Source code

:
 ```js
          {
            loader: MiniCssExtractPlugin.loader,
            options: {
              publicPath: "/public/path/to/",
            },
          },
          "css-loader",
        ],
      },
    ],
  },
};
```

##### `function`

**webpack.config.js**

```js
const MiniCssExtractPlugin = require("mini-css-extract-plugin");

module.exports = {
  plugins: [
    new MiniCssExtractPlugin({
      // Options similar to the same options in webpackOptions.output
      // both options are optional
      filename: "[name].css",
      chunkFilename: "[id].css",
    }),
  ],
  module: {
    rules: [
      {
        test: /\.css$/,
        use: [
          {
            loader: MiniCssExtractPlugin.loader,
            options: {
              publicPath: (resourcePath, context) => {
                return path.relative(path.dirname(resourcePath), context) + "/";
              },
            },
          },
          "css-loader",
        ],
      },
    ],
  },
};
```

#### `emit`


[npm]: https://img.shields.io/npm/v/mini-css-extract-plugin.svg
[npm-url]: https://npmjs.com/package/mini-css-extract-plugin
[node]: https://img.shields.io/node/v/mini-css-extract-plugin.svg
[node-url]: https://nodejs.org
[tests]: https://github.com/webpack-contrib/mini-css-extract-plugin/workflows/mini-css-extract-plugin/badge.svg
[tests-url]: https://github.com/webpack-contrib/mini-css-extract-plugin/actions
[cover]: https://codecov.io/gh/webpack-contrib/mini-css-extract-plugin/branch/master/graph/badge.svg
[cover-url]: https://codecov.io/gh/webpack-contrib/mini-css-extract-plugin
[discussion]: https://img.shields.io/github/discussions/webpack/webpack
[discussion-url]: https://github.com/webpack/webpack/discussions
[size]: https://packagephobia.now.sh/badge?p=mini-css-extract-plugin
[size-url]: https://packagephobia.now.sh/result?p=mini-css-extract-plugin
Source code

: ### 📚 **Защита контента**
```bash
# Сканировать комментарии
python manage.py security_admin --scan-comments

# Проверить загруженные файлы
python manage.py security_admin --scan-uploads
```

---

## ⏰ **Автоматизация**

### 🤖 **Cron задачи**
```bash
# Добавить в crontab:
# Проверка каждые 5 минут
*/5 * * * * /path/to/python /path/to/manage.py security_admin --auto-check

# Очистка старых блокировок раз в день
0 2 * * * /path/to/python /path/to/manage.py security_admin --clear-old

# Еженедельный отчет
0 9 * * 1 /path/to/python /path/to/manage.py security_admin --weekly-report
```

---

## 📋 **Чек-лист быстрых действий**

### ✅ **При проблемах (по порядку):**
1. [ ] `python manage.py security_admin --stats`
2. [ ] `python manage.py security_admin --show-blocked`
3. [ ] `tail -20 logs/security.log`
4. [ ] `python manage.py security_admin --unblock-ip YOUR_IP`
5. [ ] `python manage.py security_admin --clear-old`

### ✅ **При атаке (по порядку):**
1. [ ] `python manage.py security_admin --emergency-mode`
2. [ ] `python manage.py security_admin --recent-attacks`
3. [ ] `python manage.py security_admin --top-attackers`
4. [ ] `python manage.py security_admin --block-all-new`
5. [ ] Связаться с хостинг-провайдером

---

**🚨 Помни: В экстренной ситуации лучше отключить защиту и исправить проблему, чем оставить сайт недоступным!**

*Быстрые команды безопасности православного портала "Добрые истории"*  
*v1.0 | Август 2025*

## WORK TO BE COMPLETED
Copy out each line of the records that holds the string "resourcePath".

## OUTPUT FOR THIS EXERCISE
              publicPath: (resourcePath, context) => {
                return path.relative(path.dirname(resourcePath), context) + "/";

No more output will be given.